# [What to work on]
Rewrite the entries starting at the line containing "Appearance: The embodiment" and ending at the line containing "# Plans and Motivations", changing "cloak" to "cape" and leaving everything else the same.

─── Material shown

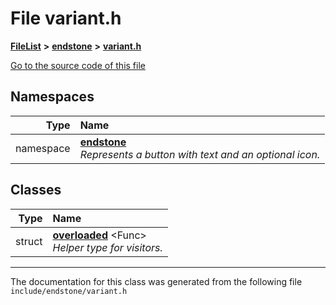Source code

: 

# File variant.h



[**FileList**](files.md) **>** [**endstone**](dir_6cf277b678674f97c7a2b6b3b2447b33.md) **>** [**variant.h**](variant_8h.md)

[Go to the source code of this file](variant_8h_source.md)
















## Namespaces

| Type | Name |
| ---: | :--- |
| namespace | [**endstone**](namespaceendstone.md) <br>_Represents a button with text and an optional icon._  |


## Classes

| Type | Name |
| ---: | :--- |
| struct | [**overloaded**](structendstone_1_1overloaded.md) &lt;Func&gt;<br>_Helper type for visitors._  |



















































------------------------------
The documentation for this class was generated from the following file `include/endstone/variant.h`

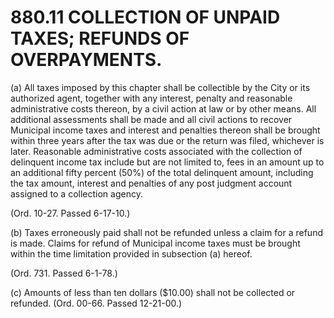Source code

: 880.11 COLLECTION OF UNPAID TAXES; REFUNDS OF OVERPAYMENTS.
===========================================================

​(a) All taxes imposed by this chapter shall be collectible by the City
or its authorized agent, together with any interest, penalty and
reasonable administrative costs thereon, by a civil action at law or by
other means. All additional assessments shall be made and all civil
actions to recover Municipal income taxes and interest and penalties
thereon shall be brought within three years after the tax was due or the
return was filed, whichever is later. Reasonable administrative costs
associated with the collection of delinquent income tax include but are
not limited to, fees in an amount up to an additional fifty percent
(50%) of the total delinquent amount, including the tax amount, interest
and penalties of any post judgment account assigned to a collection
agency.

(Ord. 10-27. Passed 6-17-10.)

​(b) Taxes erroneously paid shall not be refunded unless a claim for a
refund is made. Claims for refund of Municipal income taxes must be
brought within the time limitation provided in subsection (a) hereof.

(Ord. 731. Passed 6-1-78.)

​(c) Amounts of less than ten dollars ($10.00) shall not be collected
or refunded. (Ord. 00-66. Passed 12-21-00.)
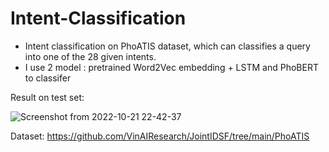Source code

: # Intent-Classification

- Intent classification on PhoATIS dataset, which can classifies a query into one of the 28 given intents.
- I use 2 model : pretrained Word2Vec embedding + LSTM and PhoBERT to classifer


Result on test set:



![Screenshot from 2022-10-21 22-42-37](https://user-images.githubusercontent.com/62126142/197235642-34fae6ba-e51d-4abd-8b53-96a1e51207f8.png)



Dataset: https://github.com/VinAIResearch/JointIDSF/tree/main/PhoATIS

──────
─── Material shown

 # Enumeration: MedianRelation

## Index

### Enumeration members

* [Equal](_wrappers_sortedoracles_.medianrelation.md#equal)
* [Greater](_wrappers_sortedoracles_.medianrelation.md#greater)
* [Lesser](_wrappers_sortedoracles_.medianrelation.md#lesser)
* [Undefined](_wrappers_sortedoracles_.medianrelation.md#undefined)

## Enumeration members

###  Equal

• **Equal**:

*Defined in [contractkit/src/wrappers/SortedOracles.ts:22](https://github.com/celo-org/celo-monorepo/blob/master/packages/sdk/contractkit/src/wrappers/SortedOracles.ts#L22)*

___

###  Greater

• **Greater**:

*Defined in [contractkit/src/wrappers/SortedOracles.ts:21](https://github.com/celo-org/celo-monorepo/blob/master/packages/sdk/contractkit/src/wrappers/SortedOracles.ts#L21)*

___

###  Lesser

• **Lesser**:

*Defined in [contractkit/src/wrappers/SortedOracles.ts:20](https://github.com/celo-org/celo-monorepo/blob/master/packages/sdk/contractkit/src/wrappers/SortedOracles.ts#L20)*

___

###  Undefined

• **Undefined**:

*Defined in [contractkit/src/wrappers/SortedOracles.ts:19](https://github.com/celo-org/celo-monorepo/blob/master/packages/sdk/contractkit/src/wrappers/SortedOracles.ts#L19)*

──────
─── Material shown

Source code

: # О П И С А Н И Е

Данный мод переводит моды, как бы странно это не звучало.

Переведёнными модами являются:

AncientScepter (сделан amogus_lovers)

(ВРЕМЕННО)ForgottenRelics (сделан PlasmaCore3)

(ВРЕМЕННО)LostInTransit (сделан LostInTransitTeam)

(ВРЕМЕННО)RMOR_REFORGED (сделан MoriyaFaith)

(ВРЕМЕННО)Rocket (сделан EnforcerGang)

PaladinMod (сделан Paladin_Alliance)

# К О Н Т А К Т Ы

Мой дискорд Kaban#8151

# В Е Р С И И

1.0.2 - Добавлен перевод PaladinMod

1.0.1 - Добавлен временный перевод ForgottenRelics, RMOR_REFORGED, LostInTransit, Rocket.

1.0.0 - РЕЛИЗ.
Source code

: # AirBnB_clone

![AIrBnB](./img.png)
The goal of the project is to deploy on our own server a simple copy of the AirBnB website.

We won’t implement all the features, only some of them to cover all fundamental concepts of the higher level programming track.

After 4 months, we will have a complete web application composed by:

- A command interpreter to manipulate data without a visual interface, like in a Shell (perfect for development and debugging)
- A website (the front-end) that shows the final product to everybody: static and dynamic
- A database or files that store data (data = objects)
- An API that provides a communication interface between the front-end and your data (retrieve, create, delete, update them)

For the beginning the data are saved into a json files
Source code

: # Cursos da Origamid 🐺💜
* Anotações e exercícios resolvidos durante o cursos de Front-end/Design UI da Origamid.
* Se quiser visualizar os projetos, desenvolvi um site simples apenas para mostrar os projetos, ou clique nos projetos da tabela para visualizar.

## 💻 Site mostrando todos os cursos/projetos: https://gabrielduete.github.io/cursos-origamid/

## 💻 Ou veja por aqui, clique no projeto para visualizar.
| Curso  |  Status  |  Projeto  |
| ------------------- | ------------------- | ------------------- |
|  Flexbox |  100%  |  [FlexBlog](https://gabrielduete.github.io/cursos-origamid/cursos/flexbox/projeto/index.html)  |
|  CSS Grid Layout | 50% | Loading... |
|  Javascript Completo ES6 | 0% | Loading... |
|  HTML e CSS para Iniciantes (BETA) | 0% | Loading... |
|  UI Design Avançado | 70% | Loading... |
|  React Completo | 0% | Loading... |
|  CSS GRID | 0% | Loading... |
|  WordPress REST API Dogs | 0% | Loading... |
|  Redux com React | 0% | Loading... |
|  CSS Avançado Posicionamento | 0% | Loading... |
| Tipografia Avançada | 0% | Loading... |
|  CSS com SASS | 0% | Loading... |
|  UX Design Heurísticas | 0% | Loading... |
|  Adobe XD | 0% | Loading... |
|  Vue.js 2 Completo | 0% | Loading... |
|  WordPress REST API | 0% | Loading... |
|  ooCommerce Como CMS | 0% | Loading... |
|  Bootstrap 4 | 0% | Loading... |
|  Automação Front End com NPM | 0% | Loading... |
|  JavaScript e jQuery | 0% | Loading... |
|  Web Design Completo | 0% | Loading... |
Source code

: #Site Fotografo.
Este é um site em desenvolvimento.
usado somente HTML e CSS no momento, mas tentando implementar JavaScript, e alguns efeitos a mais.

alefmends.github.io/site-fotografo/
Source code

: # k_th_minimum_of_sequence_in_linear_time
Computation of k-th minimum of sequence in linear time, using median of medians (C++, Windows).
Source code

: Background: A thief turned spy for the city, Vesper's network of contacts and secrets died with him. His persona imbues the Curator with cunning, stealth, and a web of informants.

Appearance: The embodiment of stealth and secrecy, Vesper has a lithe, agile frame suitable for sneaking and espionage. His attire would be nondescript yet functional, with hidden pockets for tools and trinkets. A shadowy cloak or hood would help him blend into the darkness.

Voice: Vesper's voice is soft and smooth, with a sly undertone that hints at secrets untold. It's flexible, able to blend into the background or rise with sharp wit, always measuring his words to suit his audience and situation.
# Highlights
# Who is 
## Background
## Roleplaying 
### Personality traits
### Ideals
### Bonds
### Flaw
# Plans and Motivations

──────

# [Answer box]
Appearance: The embodiment of stealth and secrecy, Vesper has a lithe, agile frame suitable for sneaking and espionage. His attire would be nondescript yet functional, with hidden pockets for tools and trinkets. A shadowy cape or hood would help him blend into the darkness.

Voice: Vesper's voice is soft and smooth, with a sly undertone that hints at secrets untold. It's flexible, able to blend into the background or rise with sharp wit, always measuring his words to suit his audience and situation.
# Highlights
# Who is 
## Background
## Roleplaying 
### Personality traits
### Ideals
### Bonds
### Flaw
# Plans and Motivations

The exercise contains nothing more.